Assignment: For each line below that includes the string "click", show the whole line.
==== Information given
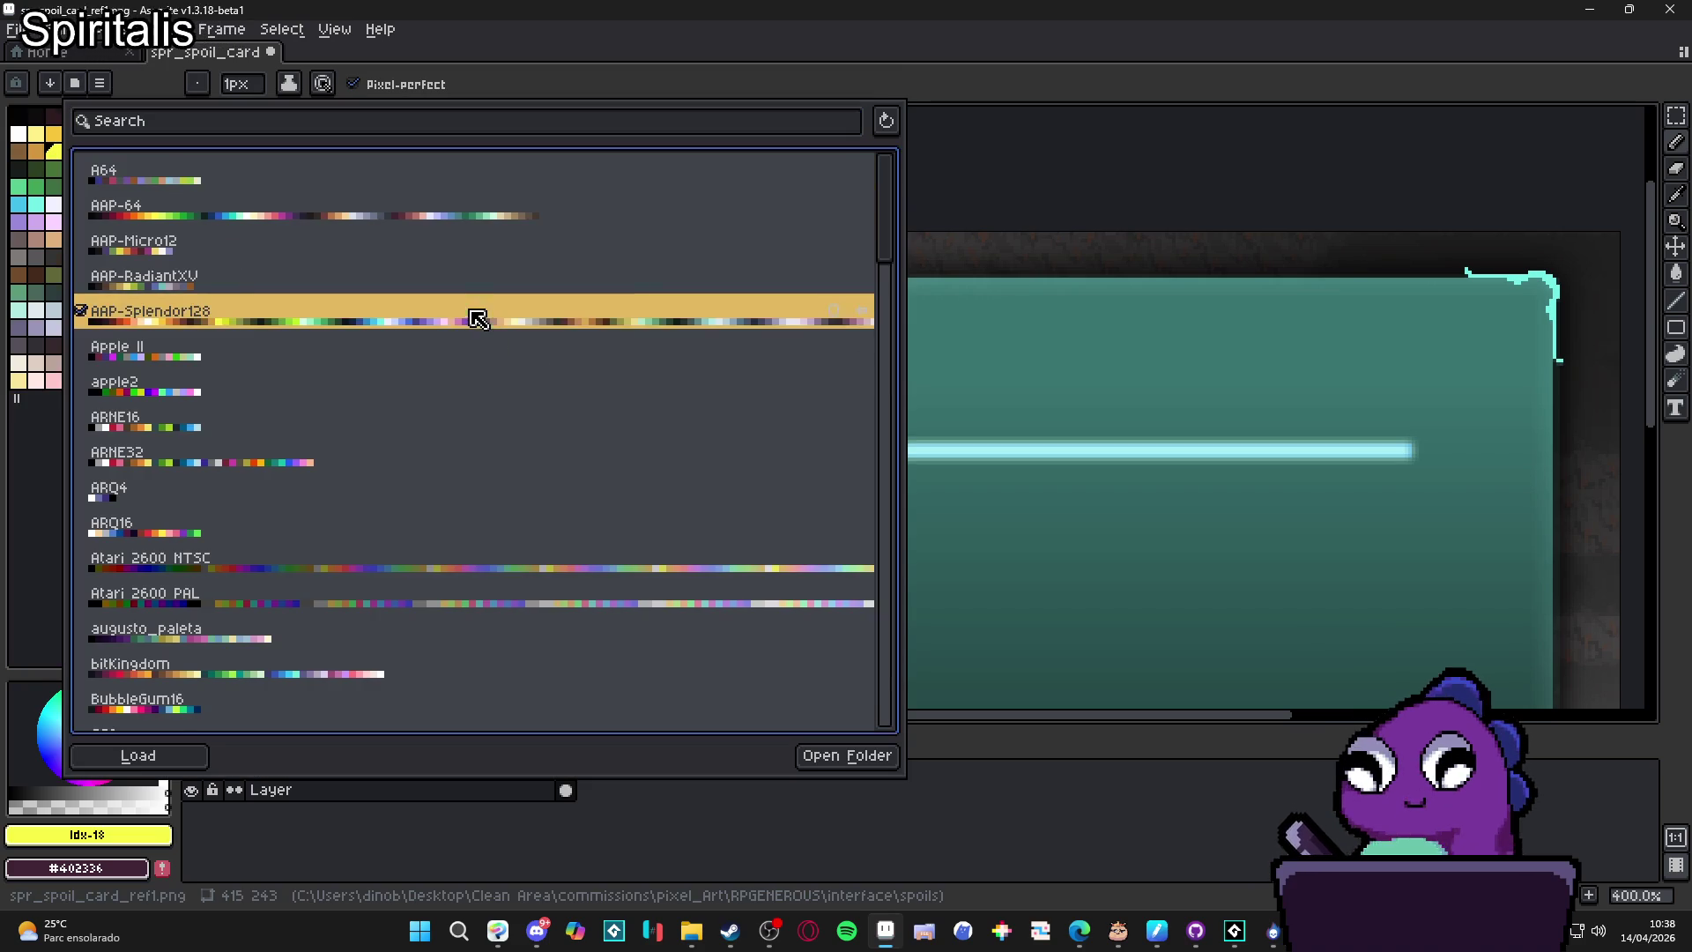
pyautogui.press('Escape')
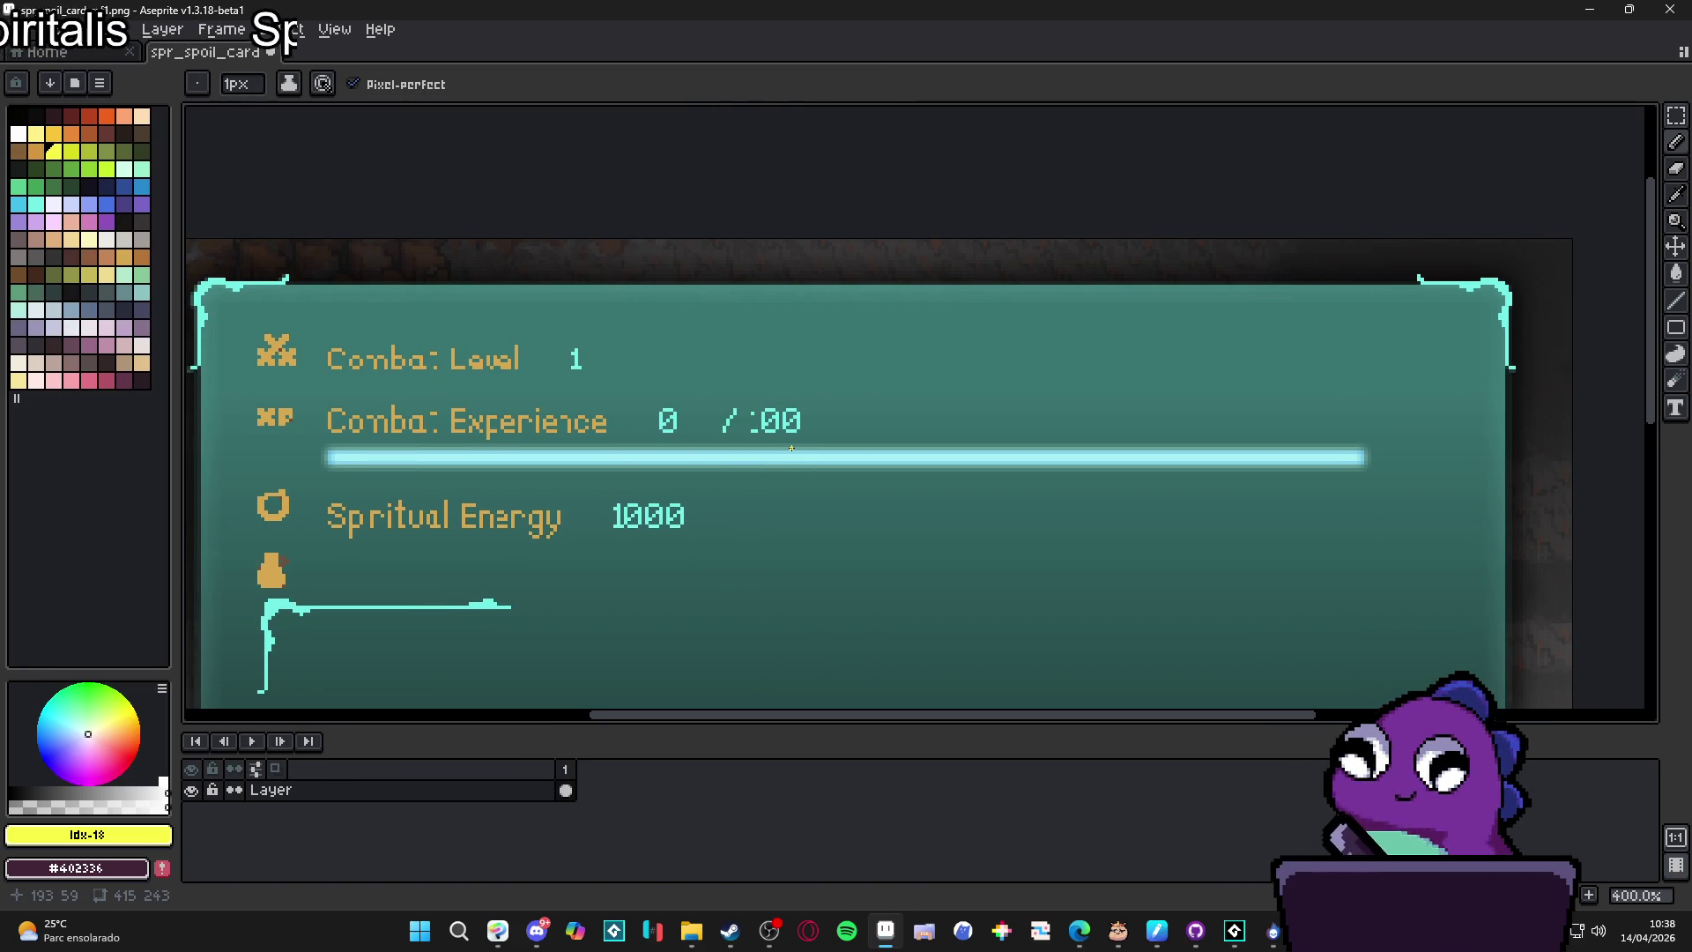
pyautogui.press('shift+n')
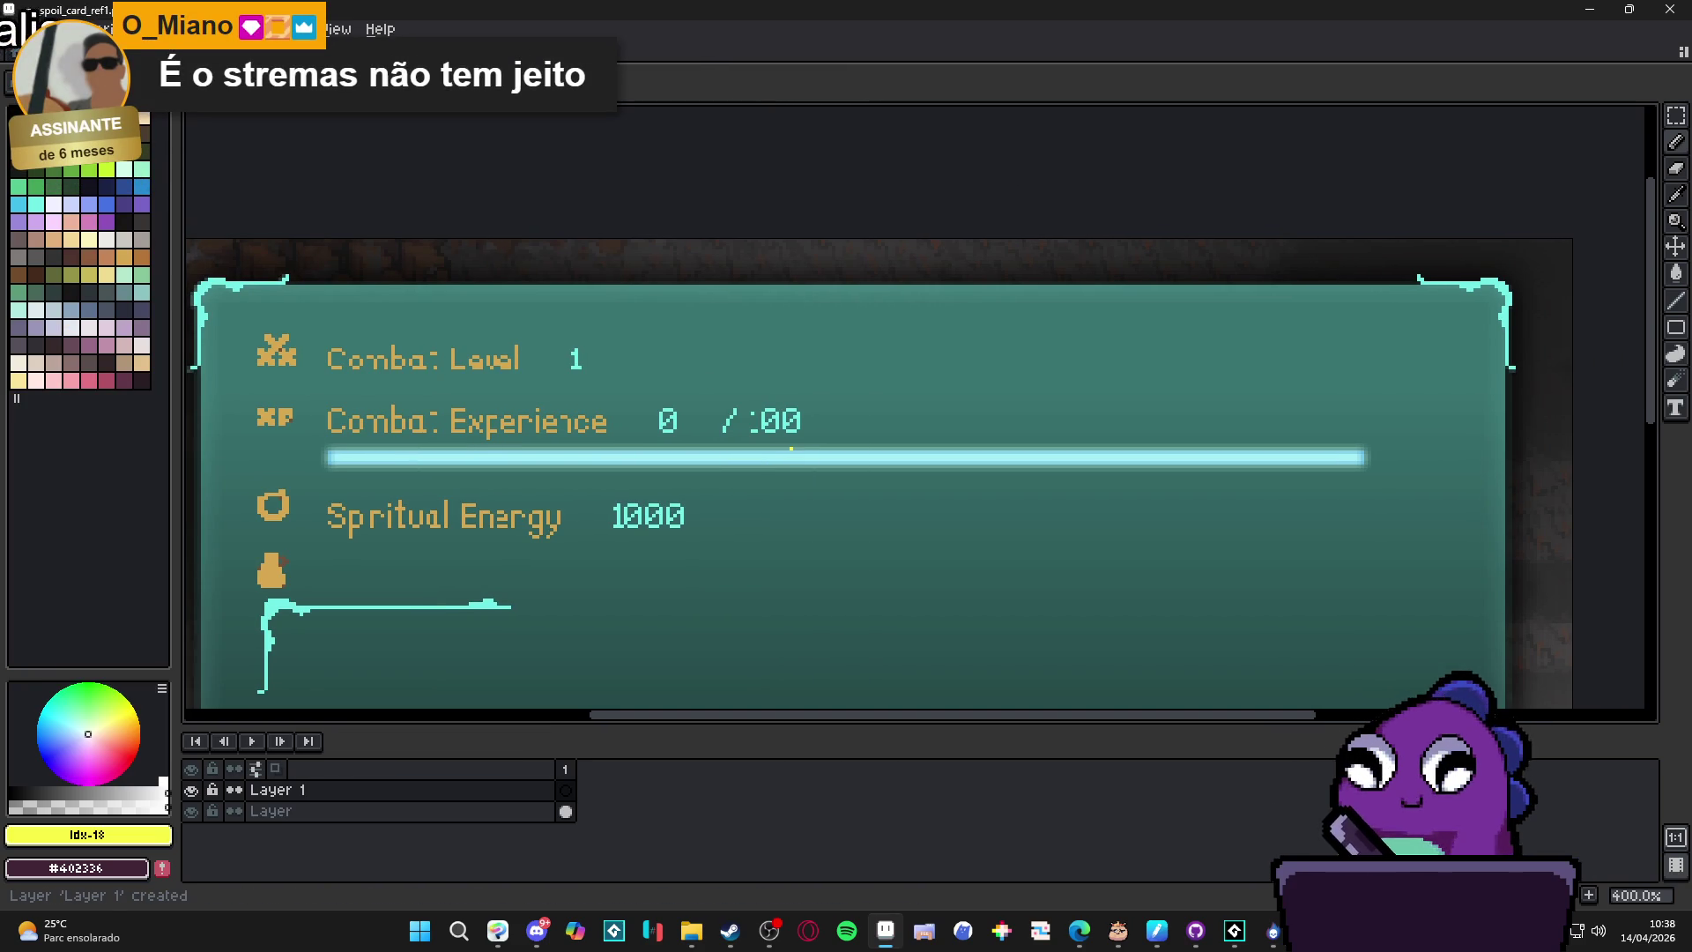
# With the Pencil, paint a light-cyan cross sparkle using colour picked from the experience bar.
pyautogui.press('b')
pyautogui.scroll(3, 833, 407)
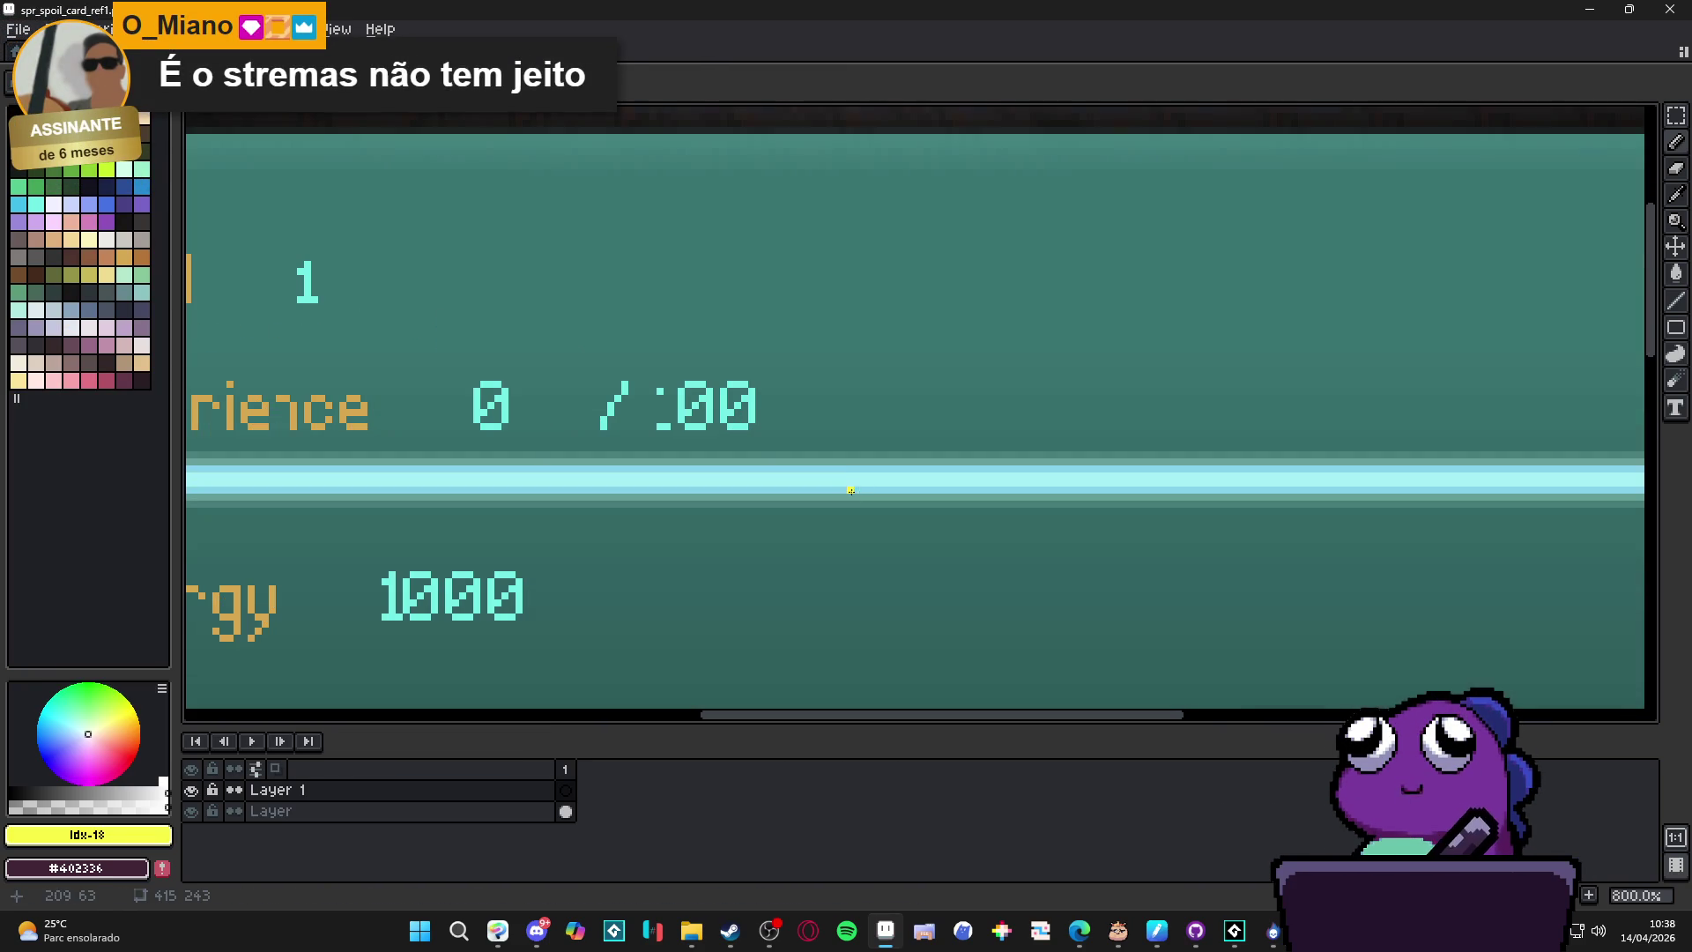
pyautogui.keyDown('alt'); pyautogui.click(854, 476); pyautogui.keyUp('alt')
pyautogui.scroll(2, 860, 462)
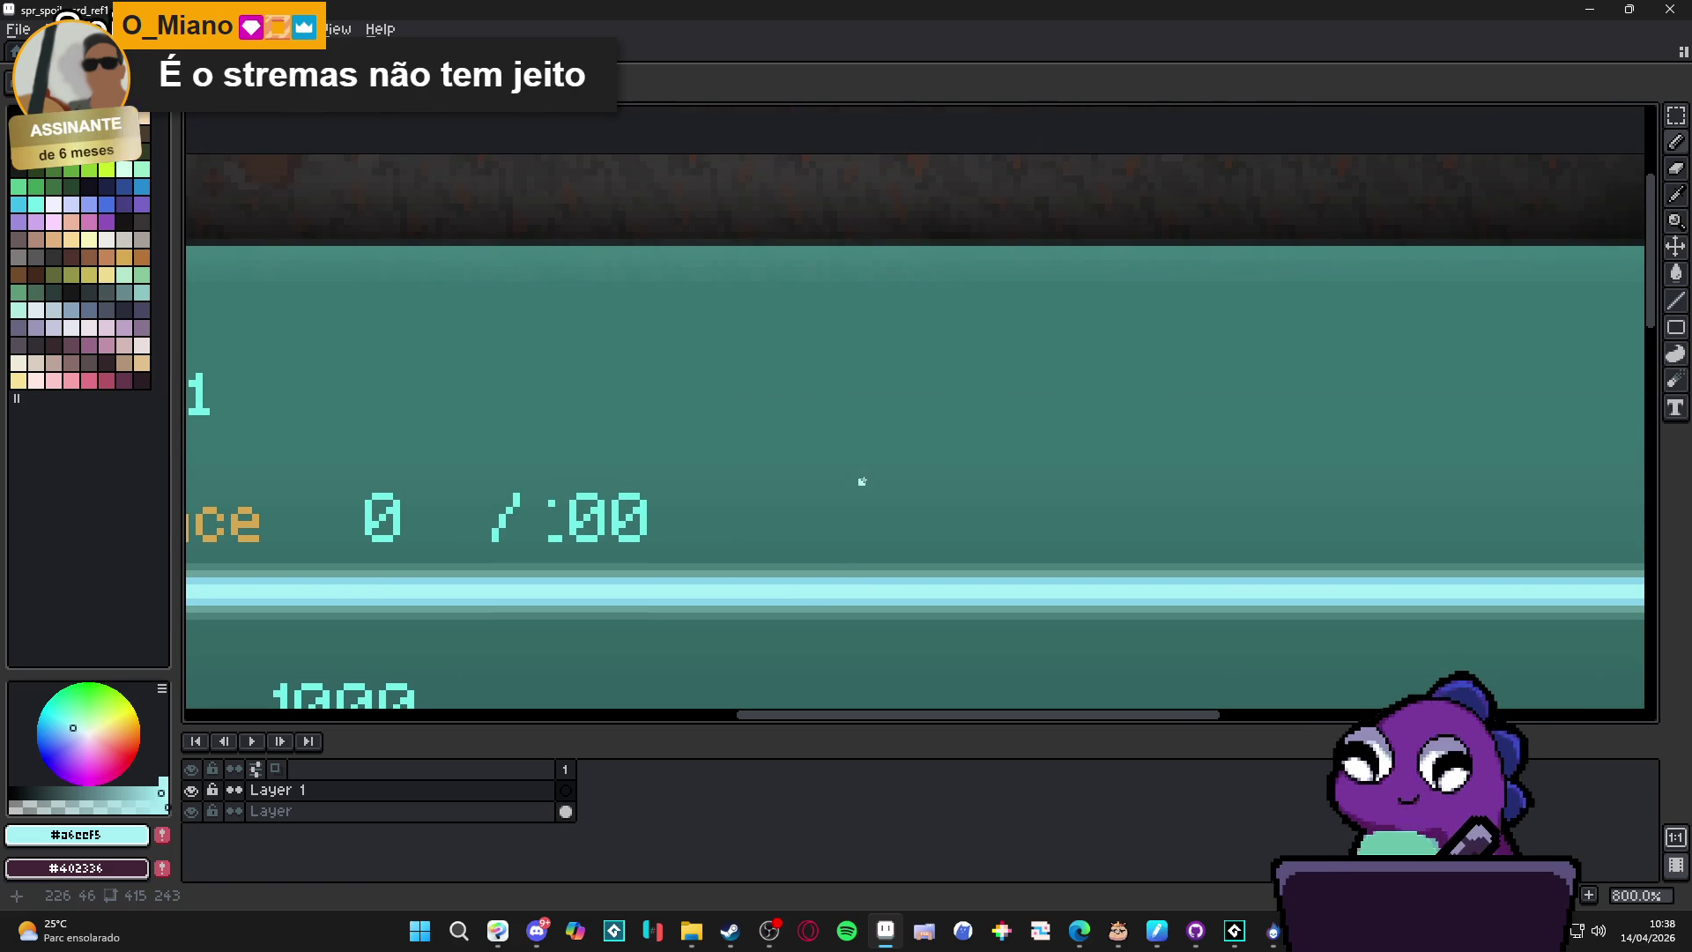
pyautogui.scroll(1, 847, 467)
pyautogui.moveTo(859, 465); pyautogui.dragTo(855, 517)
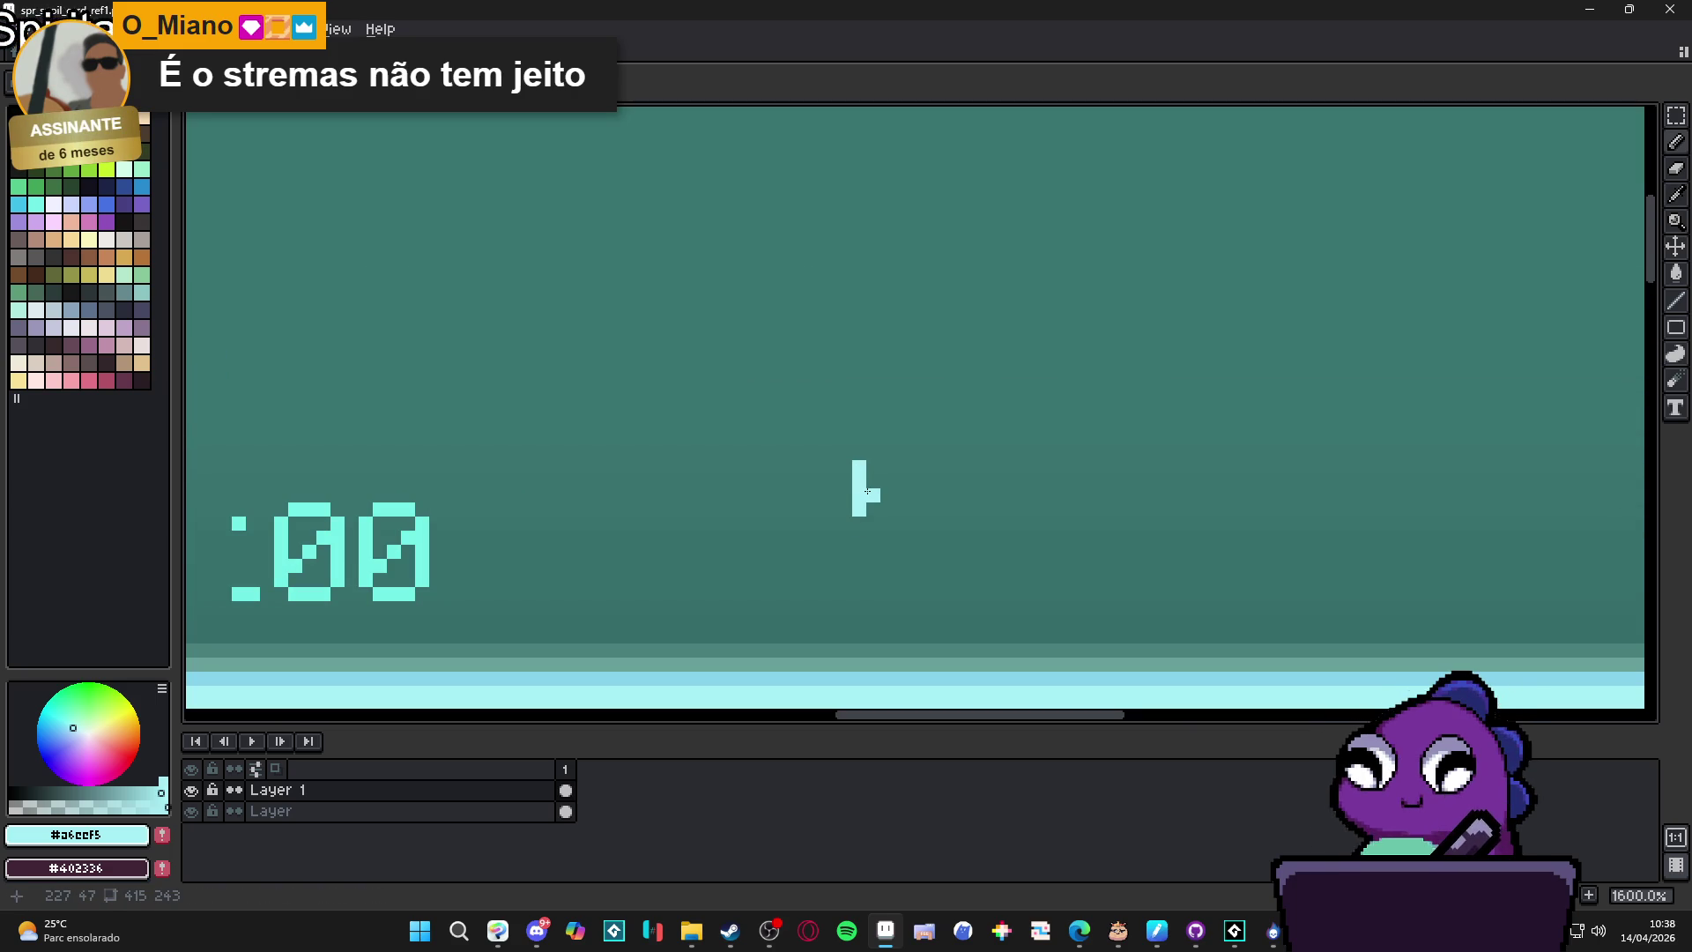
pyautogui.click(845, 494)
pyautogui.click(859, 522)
========
Output for this exercise:
pyautogui.keyDown('alt'); pyautogui.click(854, 476); pyautogui.keyUp('alt')
pyautogui.click(845, 494)
pyautogui.click(859, 522)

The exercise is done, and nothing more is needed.